Data in this exercise
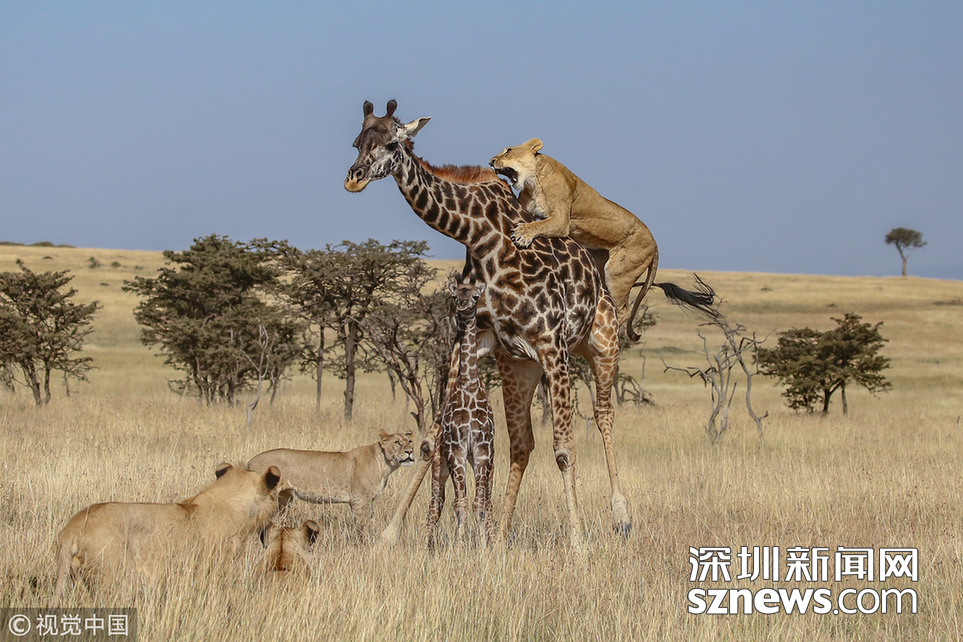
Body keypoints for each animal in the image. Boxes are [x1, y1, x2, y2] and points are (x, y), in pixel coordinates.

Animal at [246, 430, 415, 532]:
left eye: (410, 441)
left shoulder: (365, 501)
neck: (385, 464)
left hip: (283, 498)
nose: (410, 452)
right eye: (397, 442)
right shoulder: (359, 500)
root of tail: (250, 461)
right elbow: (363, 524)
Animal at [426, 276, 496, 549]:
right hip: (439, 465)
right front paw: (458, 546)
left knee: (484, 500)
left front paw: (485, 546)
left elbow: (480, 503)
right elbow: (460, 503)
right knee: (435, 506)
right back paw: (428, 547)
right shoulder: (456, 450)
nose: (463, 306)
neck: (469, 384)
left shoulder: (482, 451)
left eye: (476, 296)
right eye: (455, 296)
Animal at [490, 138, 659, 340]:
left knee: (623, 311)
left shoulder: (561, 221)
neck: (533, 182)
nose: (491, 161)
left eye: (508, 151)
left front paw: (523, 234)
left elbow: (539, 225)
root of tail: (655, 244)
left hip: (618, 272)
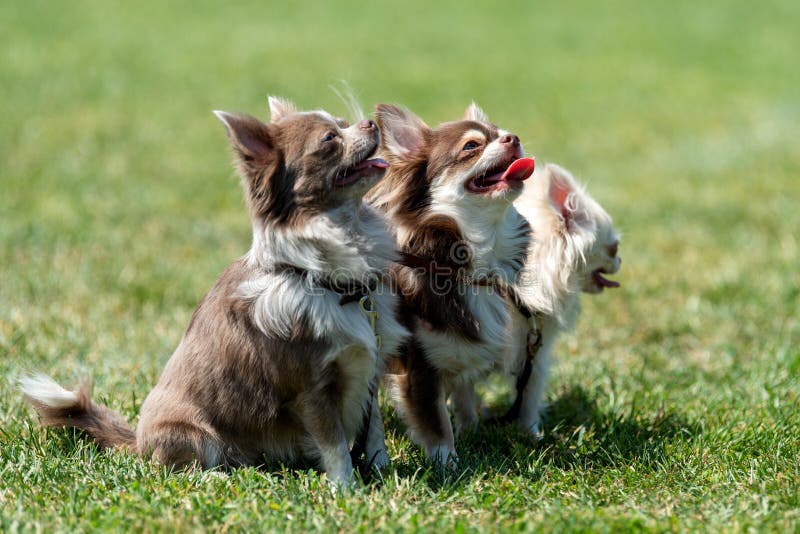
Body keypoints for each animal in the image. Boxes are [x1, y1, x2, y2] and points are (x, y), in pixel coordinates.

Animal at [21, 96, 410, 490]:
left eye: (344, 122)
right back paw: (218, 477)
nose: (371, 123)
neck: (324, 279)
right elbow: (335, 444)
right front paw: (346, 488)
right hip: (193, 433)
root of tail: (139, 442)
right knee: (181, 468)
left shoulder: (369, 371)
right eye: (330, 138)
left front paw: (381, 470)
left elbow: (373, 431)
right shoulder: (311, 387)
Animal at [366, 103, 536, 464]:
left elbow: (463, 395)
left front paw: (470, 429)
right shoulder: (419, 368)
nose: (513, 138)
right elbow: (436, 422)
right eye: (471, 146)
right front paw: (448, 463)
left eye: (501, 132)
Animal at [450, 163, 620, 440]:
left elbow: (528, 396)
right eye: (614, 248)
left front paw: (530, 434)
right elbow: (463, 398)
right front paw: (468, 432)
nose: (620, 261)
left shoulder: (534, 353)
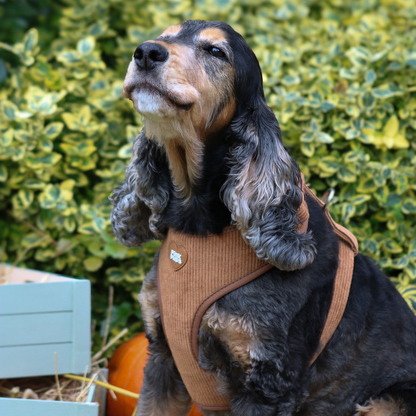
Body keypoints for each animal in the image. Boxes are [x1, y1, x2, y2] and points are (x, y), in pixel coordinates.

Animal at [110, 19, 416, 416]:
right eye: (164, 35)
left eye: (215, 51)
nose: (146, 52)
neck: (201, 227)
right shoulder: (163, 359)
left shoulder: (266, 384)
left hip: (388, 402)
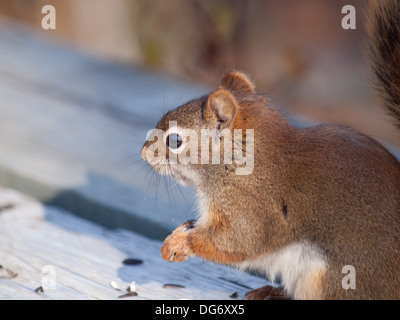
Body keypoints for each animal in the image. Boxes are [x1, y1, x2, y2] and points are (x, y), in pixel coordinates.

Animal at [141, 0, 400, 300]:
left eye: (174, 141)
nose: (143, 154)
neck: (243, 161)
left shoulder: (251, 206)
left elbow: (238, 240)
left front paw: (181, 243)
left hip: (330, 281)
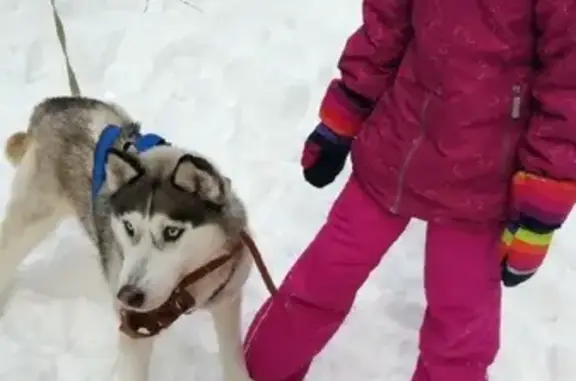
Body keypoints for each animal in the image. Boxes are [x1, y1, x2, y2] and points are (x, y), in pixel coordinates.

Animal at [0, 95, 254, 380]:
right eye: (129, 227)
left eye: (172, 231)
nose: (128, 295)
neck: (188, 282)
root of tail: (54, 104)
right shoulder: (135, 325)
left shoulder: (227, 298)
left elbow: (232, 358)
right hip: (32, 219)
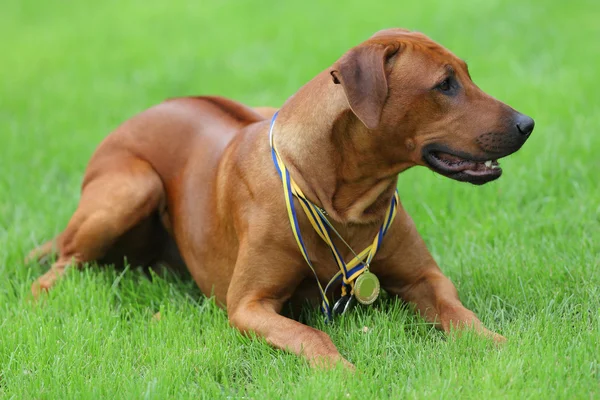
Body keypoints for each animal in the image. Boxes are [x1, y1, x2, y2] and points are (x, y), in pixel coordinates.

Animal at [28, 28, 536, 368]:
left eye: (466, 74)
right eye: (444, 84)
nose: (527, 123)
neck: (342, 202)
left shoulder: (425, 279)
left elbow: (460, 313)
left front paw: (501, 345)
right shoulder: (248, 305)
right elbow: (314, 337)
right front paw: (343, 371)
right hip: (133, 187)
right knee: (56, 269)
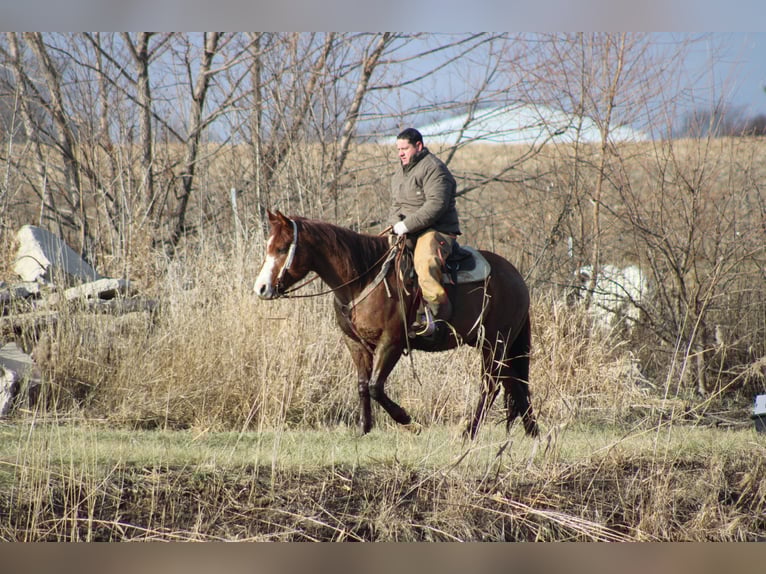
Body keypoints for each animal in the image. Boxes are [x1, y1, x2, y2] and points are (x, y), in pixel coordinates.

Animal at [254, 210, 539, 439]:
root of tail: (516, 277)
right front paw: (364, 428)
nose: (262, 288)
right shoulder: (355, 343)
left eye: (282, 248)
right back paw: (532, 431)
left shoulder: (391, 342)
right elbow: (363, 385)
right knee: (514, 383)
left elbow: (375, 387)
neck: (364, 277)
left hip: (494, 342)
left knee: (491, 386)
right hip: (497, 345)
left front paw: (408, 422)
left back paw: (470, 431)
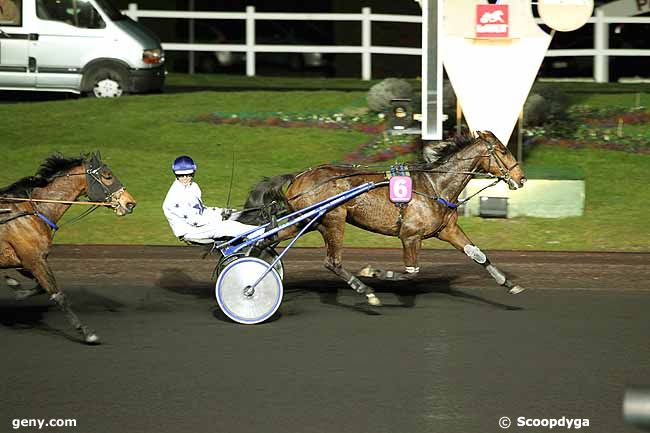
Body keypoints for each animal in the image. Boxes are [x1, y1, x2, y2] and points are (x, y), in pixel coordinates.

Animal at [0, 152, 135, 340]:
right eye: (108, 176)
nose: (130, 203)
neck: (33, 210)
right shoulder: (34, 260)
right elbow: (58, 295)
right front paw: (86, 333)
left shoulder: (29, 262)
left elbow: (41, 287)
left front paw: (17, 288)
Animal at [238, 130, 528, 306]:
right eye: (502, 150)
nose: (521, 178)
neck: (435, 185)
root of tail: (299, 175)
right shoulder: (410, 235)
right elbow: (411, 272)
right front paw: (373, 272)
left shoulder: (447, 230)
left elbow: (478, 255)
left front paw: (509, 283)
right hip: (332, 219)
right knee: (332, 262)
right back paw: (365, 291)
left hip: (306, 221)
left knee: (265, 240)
==
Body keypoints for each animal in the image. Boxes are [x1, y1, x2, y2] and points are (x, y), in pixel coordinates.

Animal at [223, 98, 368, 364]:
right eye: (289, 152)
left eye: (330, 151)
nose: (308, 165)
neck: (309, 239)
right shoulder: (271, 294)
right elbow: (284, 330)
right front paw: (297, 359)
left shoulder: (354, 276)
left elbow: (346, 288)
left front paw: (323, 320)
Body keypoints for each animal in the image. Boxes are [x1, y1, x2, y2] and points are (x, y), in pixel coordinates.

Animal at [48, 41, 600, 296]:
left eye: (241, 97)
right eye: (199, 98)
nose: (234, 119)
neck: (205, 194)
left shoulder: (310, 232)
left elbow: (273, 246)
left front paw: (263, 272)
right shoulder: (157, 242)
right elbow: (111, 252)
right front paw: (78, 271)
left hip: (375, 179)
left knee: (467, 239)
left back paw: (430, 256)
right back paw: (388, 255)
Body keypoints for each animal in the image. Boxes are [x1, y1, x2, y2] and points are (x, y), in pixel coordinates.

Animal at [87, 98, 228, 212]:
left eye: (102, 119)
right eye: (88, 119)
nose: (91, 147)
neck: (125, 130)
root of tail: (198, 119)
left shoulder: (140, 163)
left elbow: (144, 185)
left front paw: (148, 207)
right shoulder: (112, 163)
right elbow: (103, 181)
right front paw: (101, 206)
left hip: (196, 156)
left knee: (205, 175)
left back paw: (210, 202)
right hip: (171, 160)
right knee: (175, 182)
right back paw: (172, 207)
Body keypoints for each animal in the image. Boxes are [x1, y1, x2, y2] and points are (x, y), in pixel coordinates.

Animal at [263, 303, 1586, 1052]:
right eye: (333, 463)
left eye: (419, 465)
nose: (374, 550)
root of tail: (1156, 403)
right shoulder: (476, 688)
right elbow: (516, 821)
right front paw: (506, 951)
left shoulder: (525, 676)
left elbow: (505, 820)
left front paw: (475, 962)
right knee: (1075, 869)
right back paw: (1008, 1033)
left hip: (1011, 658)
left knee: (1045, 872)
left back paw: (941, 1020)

Your goal
The response must repeat exactly the lines above from the one with "nose: (371, 123)" through the one with "neck: (342, 202)", including both, and must contain no pictures and no other text.

Reply to the exercise
nose: (371, 123)
neck: (324, 279)
right elbow: (335, 444)
right front paw: (346, 488)
right hip: (193, 433)
root of tail: (139, 442)
right knee: (181, 468)
left shoulder: (369, 371)
right eye: (330, 138)
left front paw: (381, 470)
left elbow: (373, 431)
right shoulder: (311, 387)
Animal at [366, 103, 536, 464]:
left elbow: (463, 395)
left front paw: (470, 429)
right shoulder: (419, 368)
nose: (513, 138)
right elbow: (436, 422)
right eye: (471, 146)
right front paw: (448, 463)
left eye: (501, 132)
Animal at [450, 163, 620, 440]:
left elbow: (528, 396)
right eye: (614, 248)
left front paw: (530, 434)
right elbow: (463, 398)
right front paw: (468, 432)
nose: (620, 261)
left shoulder: (534, 353)
Body keypoints for each animal in the image. Boxes are [x1, y1, x2, y2] and points are (x, y), in pixel coordinates.

Animal at [110, 19, 416, 416]:
right eye: (164, 35)
left eye: (215, 51)
nose: (146, 52)
neck: (201, 227)
right shoulder: (163, 359)
left shoulder: (266, 384)
left hip: (388, 402)
Body keypoints for each animal in the image. Boxes are [x1, y1, x2, y2] and points are (x, y), in pixel coordinates.

Animal at [141, 0, 400, 300]:
left eye: (174, 141)
nose: (143, 154)
neck: (243, 161)
left shoulder: (251, 206)
left elbow: (238, 240)
left front paw: (181, 243)
left hip: (330, 281)
Body keypoints for each animal in the image. Boxes are [x1, y1, x2, y2] and points are (x, y), in pixel coordinates.

Animal at [0, 95, 254, 380]:
right eye: (129, 227)
left eye: (172, 231)
nose: (128, 295)
neck: (188, 282)
root of tail: (54, 104)
right shoulder: (135, 325)
left shoulder: (227, 298)
left elbow: (232, 358)
right hip: (32, 219)
Body keypoints for each animal in the image. Boxes are [x1, y1, x2, y2] and points are (x, y), in pixel coordinates.

Animal at [28, 28, 536, 368]:
left eye: (466, 74)
right eye: (444, 84)
nose: (527, 123)
neck: (342, 202)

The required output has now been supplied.